“Sex Week” runs from Feb. 10 to Feb. 16. Courtesy of Elaine Louden

“Sex Week” has come once again to lubricate conversations around mankind’s most primal pastime.

The second annual Sex Week will kick off Monday in various locations around campus, presented by Student Advocates for Sexual Health Awareness. SASHA plans to discuss the fundamentals of consent, contraception, abstinence, bodily autonomy, pleasure and intimacy, Abby Rinderle, a fourth-year in public health and founding president of SASHA, said.

“I did not have any sex ed in high school. I only had it in middle school, which I think is a problem in and of itself,” Elaine Louden, a fourth-year in public health and Spanish and SASHA’s vice president, said.

These topics will be covered through a variety of hourlong workshops, panels and interactive physical activities, such as the Graphic Sex Project, an interactive art gallery where people use colorful blocks to interpret and tell stories about their emotions toward their sexual health, according to the Sex Week website.

SASHA has collaborated with a variety of student organizations such as Undergraduate Student Government and Body Sense OSU, as well as outside partners such as Kaleidoscope Youth Center, Rinderle said. 

“When everybody comes together, there is always someone that does not know something or does not want to talk about something but there is always someone that does know,” Louden said. 

Ohio public schools have no standardized sex education, and the university’s 2018-19 statistical summary said the majority of Ohio State students come from within the state. When any curriculum is present, Louden said students are taught only to practice abstinence.

Louden said a primary mission of SASHA is to provide attendees a safe space to ask questions and express their views. Speakers and partners will provide an environment for free and open discussion. She said the intention is to foster community and show attendees that they all have more in common than they thought.

The founding of the organization stemmed from what Louden and Rinderle saw as a need to raise awareness of sexual health subjects on campus.

Rinderle said she came up with the idea while working as an HIV and STI counselor at the Ohio State Student Wellness Center more than a year ago. Using Second-year Transformational Experience Progam funding, she took a trip to Harvard University to observe its Sex Week and pitch the idea.

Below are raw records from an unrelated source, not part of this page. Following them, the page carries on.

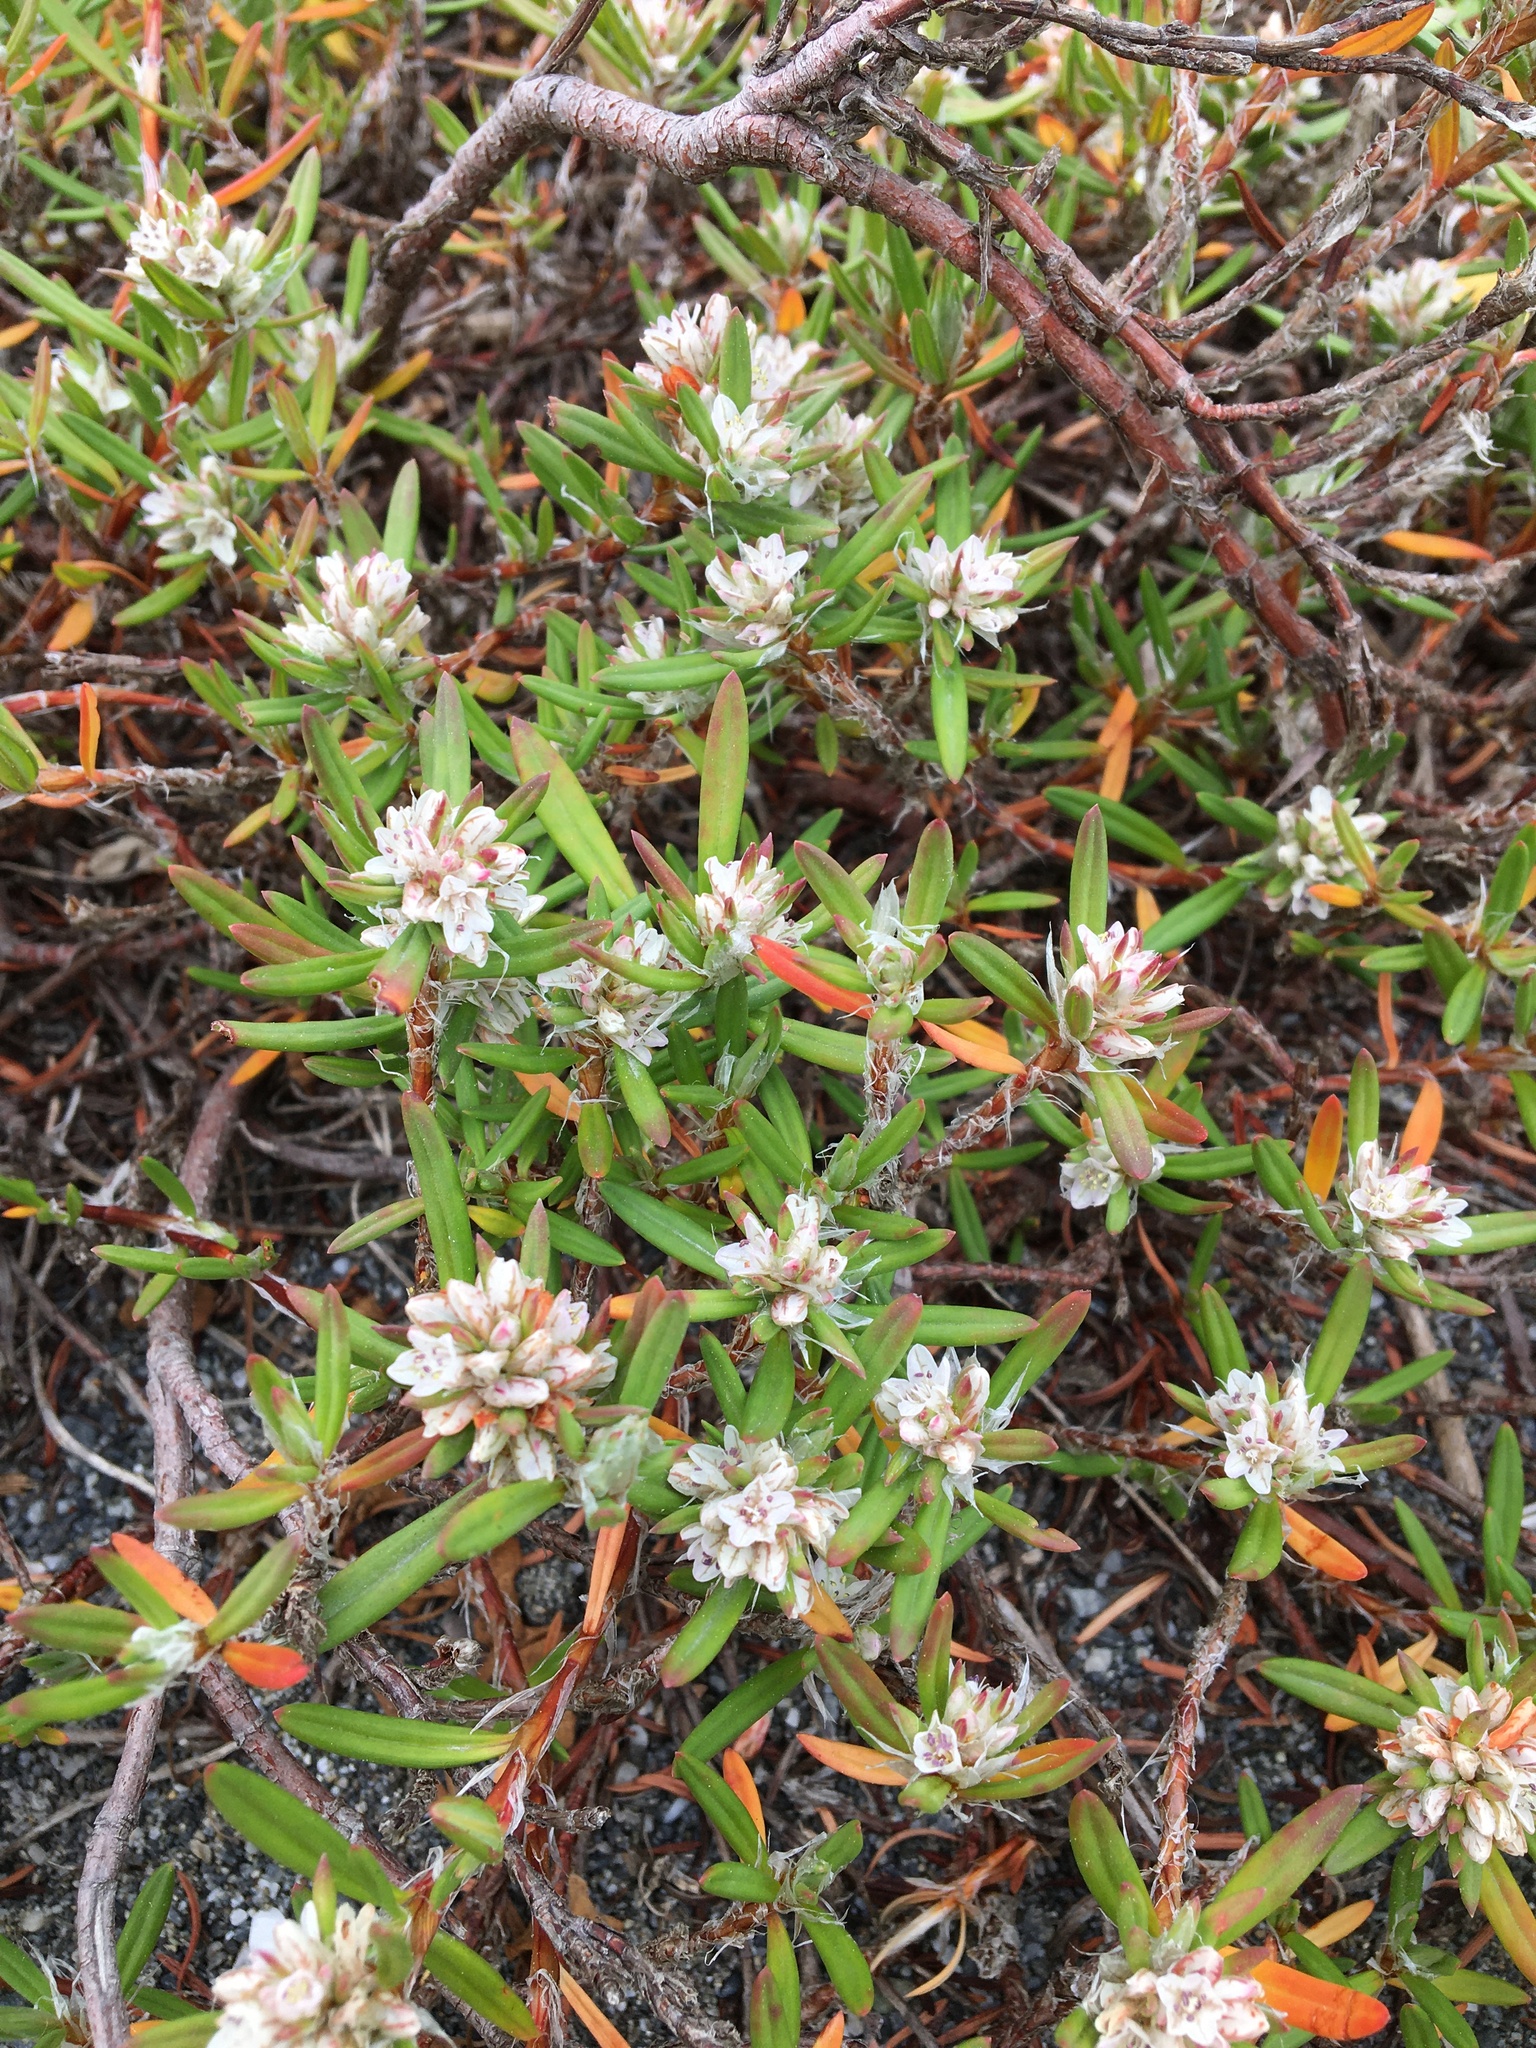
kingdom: Plantae
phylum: Tracheophyta
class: Magnoliopsida
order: Caryophyllales
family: Polygonaceae
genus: Polygonum
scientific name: Polygonum paronychia
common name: Dune knotweed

Rinderle said she was surprised by how little people knew about their sexual well-being.

“A lot of the difficulty in college is navigating personal relationships with dating and everything like that and trying to understand your body sexually, and I think that is a process for everybody. It is a process I had to go through,” Louden said. 

Sex Week will begin at noon Monday and continue until 4 p.m. Feb. 16. All events are free and open to the public. Information and schedules of events can be found at www.sexweekatosu.org.